Furthermore, Hotfile alleges that the takedowns harmed its relationship with consumers, some of whom terminated their paid accounts. The countersuit is only against Warner, and not the other media companies in the Motion Picture Association of America.
The digital locker company says Warner violated the Digital Millennium Copyright Act, which imposes liability on companies that knowingly send incorrect takedown notices.
But Internet law expert Eric Goldman says that Hotfile will likely have an uphill battle.
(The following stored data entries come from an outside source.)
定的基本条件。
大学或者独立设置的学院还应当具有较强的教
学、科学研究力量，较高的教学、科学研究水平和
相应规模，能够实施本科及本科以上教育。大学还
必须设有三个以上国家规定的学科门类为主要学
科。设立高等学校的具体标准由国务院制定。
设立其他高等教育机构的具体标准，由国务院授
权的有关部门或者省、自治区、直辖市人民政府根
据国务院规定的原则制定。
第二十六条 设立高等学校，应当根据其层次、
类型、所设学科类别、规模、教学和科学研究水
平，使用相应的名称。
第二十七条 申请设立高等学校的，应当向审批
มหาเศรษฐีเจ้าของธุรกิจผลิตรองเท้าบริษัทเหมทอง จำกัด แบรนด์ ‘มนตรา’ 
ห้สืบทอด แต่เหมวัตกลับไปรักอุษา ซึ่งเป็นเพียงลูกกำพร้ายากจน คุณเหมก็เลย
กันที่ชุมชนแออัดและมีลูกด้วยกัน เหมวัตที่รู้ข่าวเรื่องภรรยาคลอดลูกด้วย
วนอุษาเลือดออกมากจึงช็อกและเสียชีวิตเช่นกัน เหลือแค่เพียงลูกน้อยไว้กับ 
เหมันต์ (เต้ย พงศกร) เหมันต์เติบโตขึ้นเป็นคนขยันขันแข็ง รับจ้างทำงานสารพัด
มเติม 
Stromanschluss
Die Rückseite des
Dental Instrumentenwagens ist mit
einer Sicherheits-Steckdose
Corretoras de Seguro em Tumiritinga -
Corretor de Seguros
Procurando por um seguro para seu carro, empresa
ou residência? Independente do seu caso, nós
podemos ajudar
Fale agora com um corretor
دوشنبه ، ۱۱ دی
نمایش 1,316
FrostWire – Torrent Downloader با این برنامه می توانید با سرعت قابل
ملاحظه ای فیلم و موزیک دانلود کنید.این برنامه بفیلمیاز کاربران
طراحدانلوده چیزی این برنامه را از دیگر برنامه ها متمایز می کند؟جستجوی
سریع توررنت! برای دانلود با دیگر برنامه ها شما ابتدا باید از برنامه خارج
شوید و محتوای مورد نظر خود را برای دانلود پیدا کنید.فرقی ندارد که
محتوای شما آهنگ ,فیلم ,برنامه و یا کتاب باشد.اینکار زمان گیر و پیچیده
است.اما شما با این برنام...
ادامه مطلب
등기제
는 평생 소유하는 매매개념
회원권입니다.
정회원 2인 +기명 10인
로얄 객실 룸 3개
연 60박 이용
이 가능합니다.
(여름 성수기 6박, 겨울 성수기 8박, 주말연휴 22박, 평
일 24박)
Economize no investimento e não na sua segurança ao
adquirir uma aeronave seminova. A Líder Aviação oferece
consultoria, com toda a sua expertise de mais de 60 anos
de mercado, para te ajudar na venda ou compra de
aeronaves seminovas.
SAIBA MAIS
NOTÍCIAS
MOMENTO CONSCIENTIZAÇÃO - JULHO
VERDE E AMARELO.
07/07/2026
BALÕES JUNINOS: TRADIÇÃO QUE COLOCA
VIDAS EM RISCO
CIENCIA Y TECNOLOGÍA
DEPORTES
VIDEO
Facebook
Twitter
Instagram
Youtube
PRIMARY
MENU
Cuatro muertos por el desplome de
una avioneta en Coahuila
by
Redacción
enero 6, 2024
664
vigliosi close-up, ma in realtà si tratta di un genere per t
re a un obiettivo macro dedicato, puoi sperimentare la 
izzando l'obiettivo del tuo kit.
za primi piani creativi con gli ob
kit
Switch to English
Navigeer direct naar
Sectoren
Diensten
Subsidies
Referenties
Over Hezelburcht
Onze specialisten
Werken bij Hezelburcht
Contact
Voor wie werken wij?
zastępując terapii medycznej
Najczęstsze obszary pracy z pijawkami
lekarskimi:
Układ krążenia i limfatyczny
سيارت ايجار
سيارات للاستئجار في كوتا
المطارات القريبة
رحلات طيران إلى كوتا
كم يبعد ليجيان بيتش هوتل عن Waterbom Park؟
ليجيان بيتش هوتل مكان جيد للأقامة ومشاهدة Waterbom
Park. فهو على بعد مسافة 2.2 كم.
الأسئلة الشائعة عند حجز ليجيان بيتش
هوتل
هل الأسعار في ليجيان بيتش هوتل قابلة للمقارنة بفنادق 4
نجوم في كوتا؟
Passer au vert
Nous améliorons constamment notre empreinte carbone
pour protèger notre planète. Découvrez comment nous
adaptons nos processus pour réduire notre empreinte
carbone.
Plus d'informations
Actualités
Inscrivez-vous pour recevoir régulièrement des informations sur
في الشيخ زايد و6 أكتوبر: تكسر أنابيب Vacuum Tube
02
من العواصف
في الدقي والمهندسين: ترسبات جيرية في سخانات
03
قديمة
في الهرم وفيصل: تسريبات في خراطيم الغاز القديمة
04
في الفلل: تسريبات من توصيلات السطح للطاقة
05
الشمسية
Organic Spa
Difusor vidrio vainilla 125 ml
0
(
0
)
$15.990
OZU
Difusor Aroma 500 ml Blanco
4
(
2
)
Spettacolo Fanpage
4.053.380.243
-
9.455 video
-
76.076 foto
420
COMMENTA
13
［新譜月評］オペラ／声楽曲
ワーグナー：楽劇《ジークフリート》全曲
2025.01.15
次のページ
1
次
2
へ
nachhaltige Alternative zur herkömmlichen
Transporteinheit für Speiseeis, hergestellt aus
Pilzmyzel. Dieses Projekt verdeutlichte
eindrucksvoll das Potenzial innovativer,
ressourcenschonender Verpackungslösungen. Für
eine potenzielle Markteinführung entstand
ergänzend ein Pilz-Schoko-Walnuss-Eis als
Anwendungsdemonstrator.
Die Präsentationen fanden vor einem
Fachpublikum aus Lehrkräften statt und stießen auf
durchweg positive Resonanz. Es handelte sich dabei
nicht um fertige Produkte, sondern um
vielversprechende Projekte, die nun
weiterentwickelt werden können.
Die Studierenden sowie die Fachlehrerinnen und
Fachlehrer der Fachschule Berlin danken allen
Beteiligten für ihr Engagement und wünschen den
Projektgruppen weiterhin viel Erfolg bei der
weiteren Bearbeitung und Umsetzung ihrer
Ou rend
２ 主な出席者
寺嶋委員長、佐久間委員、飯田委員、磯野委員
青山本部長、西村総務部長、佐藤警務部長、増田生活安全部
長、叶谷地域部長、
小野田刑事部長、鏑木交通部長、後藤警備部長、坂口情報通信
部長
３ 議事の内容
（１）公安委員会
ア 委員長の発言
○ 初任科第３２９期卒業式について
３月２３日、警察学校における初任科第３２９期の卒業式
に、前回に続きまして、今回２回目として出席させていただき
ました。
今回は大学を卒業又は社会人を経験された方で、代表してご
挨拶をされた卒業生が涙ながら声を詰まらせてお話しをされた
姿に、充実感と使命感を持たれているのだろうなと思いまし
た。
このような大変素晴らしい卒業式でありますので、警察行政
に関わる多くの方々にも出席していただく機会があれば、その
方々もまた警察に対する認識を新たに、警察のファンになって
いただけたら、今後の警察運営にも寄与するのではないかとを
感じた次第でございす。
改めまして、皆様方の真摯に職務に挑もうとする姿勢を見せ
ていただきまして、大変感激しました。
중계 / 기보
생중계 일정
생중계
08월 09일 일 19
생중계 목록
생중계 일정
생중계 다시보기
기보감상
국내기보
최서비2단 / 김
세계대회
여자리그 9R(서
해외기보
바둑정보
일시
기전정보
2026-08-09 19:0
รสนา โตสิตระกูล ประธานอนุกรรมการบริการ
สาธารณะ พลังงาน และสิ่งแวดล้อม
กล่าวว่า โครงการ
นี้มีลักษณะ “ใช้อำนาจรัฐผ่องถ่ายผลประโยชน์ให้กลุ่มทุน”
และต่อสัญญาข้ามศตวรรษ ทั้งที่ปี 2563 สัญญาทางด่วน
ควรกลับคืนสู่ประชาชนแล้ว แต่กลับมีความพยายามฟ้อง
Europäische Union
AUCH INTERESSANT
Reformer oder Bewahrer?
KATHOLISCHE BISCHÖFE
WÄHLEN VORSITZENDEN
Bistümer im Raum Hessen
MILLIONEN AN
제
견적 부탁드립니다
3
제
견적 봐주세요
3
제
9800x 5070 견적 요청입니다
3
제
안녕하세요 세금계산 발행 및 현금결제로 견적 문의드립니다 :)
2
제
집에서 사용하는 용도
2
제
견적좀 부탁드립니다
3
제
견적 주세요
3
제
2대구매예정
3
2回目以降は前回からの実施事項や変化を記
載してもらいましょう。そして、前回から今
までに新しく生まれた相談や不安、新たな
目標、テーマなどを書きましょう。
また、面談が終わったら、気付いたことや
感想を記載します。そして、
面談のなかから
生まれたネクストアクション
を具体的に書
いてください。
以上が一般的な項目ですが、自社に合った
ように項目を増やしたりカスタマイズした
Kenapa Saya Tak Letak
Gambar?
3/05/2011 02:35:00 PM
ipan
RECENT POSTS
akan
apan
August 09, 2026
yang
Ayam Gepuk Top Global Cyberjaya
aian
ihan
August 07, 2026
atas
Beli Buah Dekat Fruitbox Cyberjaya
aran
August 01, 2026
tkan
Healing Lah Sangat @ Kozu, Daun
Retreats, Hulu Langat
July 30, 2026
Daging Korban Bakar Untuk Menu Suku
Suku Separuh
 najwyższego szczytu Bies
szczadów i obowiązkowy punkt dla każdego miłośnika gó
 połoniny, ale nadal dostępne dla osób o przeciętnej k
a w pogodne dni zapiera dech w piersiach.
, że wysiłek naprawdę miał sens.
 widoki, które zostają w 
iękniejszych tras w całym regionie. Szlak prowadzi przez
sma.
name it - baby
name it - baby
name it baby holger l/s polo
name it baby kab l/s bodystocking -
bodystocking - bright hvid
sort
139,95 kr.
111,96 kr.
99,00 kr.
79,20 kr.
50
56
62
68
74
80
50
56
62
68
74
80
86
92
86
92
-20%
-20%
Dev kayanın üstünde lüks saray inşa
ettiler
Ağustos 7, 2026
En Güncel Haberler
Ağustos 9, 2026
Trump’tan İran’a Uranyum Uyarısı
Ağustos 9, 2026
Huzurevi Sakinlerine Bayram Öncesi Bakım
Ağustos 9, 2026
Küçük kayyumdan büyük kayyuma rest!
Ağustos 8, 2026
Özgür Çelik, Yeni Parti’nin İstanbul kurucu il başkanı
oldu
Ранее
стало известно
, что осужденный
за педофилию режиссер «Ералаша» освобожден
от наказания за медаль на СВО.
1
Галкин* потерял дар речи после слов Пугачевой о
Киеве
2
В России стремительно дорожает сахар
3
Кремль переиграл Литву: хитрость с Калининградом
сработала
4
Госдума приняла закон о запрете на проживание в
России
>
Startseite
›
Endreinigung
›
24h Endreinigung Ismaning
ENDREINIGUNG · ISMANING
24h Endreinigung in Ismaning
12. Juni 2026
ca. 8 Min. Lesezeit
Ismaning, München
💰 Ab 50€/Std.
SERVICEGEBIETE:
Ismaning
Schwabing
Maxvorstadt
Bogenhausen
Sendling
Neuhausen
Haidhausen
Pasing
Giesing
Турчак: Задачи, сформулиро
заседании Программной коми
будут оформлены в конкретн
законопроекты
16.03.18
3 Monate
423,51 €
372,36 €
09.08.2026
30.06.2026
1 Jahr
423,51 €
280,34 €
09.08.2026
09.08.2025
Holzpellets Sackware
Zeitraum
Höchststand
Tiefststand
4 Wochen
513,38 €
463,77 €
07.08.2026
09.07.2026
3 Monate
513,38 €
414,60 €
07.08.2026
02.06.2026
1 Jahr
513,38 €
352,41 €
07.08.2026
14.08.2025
That's because a federal appellate court ruled in 2004, in another case involving the MPAA, that content owners who subjectively believe they are sending takedown notices in good faith are not liable for incorrect notices.
"Hotfile's claim probably isn't strong," says Goldman, director of the High Tech Law Institute at Santa Clara University. "It's going to be a very hard claim to win."
At the same time, Hotfile's allegations could help it strategically because they allow the company to argue that it attempted to work with Warner Bros. to stamp out copyright infringement.
"The advantage is that Hotfile's going to claim it is the copyright-law friendly cyberlocker," Goldman says. "The counterclaim allows them to tell this whole story of all the things they did for Warner Bros. that other cyberlockers don't do. That's helpful for them in front of a judge."
The litigation dates to February, when the MPAA sued Hotfile for hosting copyrighted material. Earlier this year, U.S. District Court Judge Adalberto Jordan denied a motion by Hotfile to dismiss the lawsuit against it at a preliminary stage. Jordan ruled that the MPAA made sufficient allegations to warrant further proceedings on charges that Hotfile induced its users to infringe copyright.
The company allows people to upload and distribute files for free, but at restricted speeds. Hotfile also offers premium memberships without the speed limits at prices ranging from $9 a month to $55 a year.
In addition, it operates an affiliate program that compensates users who upload popular files, according to the court papers. The MPAA argues that this structure encourages people to upload copyrighted videos and promote the links on other sites in order to collect referral fees.
Warner declined to comment on the countersuit.